Zombaria de pacientes, gravação de exames íntimos e apologia ao estupro expõem falhas na formação ética de futuros profissionais da saúde.
Amanda Talita
Uma série de incidentes envolvendo estudantes de Medicina no Brasil tem gerado preocupação quanto à formação ética desses futuros profissionais. Casos de zombaria a pacientes, divulgação indevida de exames íntimos e manifestações que fazem apologia à violência sexual destacam falhas no preparo humano nas faculdades de Medicina.
De acordo com um estudo conduzido pela ABEM (Associação Brasileira de Educação Médica), somente 37% dos alunos acreditam que a educação ética adquirida durante a graduação é adequada para enfrentar os desafios da prática clínica. Além disso, o Relatório Mundial da Educação Médica da OMS já havia chamado a atenção para a importância de balancear o saber técnico com competências interpessoais e princípios éticos robustos.
Desrespeito ao paciente
Em São Paulo, duas estudantes de Medicina foram denunciadas por injúria após publicarem um vídeo nas redes sociais zombando de uma paciente que havia passado por múltiplos transplantes de coração e rim. A paciente, Vitória Chaves da Silva, de 26 anos, faleceu dias após a divulgação do vídeo. As estudantes, identificadas como Gabrielli Farias de Souza e Thaís Caldeiras Soares Foffano, estavam em curso de extensão no Instituto do Coração (Incor) do Hospital das Clínicas da Faculdade de Medicina da Universidade de São Paulo (FMUSP).
O advogado criminalista Gustavo Bernardes comentou sobre as possíveis implicações legais do caso. “A gravação e divulgação de conteúdo que ridiculariza uma paciente em situação de vulnerabilidade pode ser enquadrada como injúria, conforme o Código Penal. Além disso, há uma clara violação dos princípios éticos que regem a prática médica”, explica.
Apologia à violência sexual e gravação intima
Uma situação semelhante ocorreu na Faculdade Santa Marcelina, também em São Paulo, onde estudantes de Medicina foram fotografados segurando uma faixa que com uma frase que fazia apologia ao estupro. Tal posicionamento gerou repúdio de entidades de direitos humanos e levou a instituição a expulsar 12 estudantes que estavam presentes na foto ou que participaram do desenvolvimento da ideia.

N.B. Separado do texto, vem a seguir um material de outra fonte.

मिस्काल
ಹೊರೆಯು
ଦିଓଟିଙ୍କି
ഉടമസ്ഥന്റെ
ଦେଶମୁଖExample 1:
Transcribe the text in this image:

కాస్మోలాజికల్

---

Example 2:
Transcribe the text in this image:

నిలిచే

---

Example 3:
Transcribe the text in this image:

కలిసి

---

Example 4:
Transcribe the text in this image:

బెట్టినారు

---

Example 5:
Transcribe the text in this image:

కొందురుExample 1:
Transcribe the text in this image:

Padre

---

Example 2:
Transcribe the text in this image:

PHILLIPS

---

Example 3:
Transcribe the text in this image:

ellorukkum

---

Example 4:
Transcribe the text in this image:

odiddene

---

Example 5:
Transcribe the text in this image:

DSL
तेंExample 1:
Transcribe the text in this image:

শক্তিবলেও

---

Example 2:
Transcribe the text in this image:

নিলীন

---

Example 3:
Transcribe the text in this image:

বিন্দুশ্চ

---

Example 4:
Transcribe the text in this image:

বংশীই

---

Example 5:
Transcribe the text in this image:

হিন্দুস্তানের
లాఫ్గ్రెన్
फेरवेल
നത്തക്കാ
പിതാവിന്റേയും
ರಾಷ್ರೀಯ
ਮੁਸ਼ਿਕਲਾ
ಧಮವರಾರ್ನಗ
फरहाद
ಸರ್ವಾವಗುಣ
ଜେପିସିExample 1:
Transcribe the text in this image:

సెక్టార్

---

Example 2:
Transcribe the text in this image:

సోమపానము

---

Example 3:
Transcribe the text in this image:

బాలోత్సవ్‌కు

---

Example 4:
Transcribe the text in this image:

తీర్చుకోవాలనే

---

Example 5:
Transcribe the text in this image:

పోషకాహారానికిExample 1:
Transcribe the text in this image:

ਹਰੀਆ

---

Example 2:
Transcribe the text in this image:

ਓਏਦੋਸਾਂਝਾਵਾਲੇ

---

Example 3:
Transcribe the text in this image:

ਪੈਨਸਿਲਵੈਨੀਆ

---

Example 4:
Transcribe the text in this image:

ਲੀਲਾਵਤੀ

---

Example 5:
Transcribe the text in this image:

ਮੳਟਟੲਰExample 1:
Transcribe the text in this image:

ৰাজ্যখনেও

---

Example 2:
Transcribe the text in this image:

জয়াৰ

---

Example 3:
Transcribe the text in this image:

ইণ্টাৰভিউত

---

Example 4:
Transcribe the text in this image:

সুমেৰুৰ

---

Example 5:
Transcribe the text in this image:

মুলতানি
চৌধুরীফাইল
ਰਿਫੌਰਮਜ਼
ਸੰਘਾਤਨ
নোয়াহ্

“Comprometida com a transparência, os princípios éticos e morais, a dignidade social, acadêmica e a legislação vigente, a Faculdade Santa Marcelina reafirma sua postura proativa e colaborativa em relação ao assunto, perante as autoridades competentes”, afirmou a faculdade em nota pelas redes sociais. A Associação Atlética Acadêmica, a qual pertenciam os alunos, também permanece interditada desde o ocorrido.

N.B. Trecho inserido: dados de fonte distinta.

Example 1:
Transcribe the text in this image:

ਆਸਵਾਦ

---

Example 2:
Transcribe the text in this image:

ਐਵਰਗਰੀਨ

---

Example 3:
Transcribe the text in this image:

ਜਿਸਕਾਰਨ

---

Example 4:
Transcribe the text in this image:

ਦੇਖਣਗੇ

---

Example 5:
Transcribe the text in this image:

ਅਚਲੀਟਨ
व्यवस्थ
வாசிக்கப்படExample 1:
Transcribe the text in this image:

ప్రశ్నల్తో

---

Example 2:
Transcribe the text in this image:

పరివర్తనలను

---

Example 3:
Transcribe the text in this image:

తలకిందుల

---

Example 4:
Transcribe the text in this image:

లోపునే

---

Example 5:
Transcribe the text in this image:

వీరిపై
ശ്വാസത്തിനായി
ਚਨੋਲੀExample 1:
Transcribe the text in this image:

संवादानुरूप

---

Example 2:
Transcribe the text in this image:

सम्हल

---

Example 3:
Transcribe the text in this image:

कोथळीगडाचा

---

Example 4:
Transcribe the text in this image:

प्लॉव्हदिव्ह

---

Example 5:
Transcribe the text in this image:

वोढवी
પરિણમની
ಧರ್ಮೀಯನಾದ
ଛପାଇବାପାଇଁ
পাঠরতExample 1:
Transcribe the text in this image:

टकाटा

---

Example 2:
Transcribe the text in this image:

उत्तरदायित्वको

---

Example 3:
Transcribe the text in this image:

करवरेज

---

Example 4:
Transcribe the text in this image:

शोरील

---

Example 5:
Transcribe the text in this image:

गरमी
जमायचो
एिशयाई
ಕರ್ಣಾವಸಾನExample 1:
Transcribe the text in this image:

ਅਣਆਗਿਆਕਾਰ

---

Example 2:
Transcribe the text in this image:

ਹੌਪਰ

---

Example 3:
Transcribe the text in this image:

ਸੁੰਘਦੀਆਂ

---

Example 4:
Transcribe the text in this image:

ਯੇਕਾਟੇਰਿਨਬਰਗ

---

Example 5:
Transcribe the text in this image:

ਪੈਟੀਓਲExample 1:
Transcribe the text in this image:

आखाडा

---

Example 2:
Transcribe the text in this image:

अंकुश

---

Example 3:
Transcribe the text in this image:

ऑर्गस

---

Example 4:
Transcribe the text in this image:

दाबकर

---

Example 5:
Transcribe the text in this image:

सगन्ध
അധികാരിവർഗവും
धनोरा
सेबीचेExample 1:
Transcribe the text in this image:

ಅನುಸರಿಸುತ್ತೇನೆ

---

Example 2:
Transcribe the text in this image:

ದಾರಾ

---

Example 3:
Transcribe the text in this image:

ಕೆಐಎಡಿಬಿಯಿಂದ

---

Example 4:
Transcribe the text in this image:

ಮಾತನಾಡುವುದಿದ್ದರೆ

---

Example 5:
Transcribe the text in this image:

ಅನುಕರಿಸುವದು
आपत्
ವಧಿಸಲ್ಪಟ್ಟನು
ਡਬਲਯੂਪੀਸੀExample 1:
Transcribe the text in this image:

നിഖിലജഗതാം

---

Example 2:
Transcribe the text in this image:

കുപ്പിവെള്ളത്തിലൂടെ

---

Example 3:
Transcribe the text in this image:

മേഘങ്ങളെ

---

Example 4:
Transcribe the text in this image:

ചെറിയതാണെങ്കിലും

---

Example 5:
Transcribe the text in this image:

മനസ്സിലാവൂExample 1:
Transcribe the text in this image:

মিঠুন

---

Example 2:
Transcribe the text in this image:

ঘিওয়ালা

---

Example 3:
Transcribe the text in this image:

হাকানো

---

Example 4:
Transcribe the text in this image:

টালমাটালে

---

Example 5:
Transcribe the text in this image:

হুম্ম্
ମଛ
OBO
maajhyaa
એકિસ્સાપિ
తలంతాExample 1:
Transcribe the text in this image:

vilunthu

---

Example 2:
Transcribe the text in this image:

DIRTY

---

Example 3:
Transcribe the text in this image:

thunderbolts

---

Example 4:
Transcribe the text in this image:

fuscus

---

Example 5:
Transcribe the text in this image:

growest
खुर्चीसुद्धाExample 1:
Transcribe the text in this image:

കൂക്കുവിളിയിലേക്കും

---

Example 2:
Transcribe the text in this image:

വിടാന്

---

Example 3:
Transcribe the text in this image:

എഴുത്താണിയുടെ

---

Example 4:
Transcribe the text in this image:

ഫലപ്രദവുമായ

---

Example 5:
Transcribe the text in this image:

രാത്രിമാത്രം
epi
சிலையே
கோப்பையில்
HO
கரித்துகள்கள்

Entre as ocorrências que mais causaram comoção nas redes sociais, está a registrada em Goiás. Uma universitária foi suspensa por divulgar nas redes sociais um vídeo feito durante um exame ginecológico de uma paciente, em uma Unidade de Pronto Atendimento (UPA), em Anápolis.
A instituição confirmou a suspensão da aluna e afirmou que instaurou um processo disciplinar. O caso está sendo investigado pela Polícia Civil. De acordo com o delegado responsável pela operação, Danillo Proto, em entrevista para o G1, o vídeo mostra a paciente parcialmente despida e revela seu nome completo — o que configura violação de sigilo profissional.
Notas institucionais
O diretor acadêmico da Faculdade de Ciências Médicas da Santa Casa de São Paulo, Dr. Henrique Silveira, vê nas ocorrências um reflexo da desconexão entre teoria e prática humanística. “As diretrizes curriculares apontam a ética como pilar, mas, na prática, ela é tratada como matéria secundária. Isso precisa mudar”, reitera.
Para ele, eventos como trotes e produções de conteúdo para redes sociais demonstram uma cultura permissiva. “Quando comportamentos ofensivos são tolerados ou banalizados dentro da universidade, o ambiente acadêmico deixa de cumprir seu papel educativo e formador”, ressalta.
O Conselho Federal de Medicina reforçou, em comunicado oficial, a importância da preservação da dignidade dos pacientes e do sigilo profissional. “A ética médica deve ser inegociável e permanentemente debatida dentro das instituições de ensino”, destacou a entidade.
Casos como esses, geram debate sobre os critérios de seleção para cursos da área da saúde e a necessidade de reforço em conteúdos voltados à formação moral e comportamental dos estudantes. O desafio vai além do currículo: envolve cultura, responsabilidade institucional e consciência profissional.